Therapeutic effects of α-lipoic acid on bleomycin-induced pulmonary fibrosis in rats

• Published in: International journal of molecular medicine Vol. 19; no. 6; pp. 865 - 873
• Main Authors: Liu, Rui, Ahmed, Kazi, Nantajit, Danupon, Rosenthal, Frank, Hai, Chun-Xun, Li, Jian
• Format: Journal Article
• Language: English
• Published: Greece D.A. Spandidos 01.06.2007
• Subjects: Animals; Antioxidants - therapeutic use; Bleomycin; Bronchoalveolar Lavage Fluid - chemistry; Gene Expression Profiling; Glutathione - analysis; Glutathione Disulfide - analysis; Hydroxyproline - analysis; Lung - chemistry; Lung - metabolism; Male; Matrix Metalloproteinase 1 - genetics; Matrix Metalloproteinase 1 - metabolism; Oxidative Stress; Pulmonary Fibrosis - chemically induced; Pulmonary Fibrosis - drug therapy; Pulmonary Fibrosis - pathology; Rats; Rats, Sprague-Dawley; Thioctic Acid - therapeutic use; Tissue Inhibitor of Metalloproteinase-1 - genetics; Tissue Inhibitor of Metalloproteinase-1 - metabolism
• ISSN: 1107-3756; 1791-244X
• DOI: 10.3892/ijmm.19.6.865

Pulmonary fibrosis (PF) is a major side effect of radiotherapy and chemotherapy. Recent clinical trials, unfortunately, have failed to identify any therapeutic agent which has the potential to reduce the consequences of this devastating condition. Reactive oxygen species and tissue remodeling regulators, such as metalloproteinases (MMPs) and their inhibitors (TIMPs), are thought to be involved in the development of PF. We investigated these factors to determine the protective effects of antioxidant α-lipoic acid (LA) against antineoplastic agent bleomycin (BLM)-induced oxidant lung toxicity in Sprague-Dawley rats.

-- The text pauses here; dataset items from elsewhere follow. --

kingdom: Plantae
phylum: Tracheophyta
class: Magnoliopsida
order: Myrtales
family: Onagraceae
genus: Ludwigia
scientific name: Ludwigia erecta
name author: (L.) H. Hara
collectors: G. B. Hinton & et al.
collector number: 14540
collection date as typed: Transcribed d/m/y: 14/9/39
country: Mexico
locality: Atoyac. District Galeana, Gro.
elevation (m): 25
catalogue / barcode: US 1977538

At different time intervals after BLM administration, pathological changes of the lung were analyzed with the measurement of total protein in bronchoalveolar lavage fluid (BALF), hydroxyproline (HYP) content and the level of three oxidative stress markers, i.e. malondialdehyde (MDA), the GSH/GSSG ratio, and total antioxidative capability (T-AOC). Also, the expression changes of MMP-1 and TIMP-1 were measured. At day 14 or 28 after BLM administration, protein content in BALF, and HYP, MDA and T-AOC contents of the lung increased significantly with a decreased GSH/GSSG ratio, implicating an increased efflux of GSSG from the lung and consumption of GSH. In contrast, treatment with LA protected BLM-induced pulmonary injury by suppressing oxidative stress with the reduction of MDA, and the enhancement of the GSH/GSSG ratio and T-AOC. The BLM-stimulated symptoms of PF were relieved with significant reduction of HYP and total proteins in LA-treated rats. LA also ameliorated the MMP-1/TIMP-1 ratio. These results suggest that LA inhibits BLM-induced lung toxicity associated with oxidative damage. Therefore, antioxidant LA has a potential therapeutic effect in the prevention and alleviation of PF.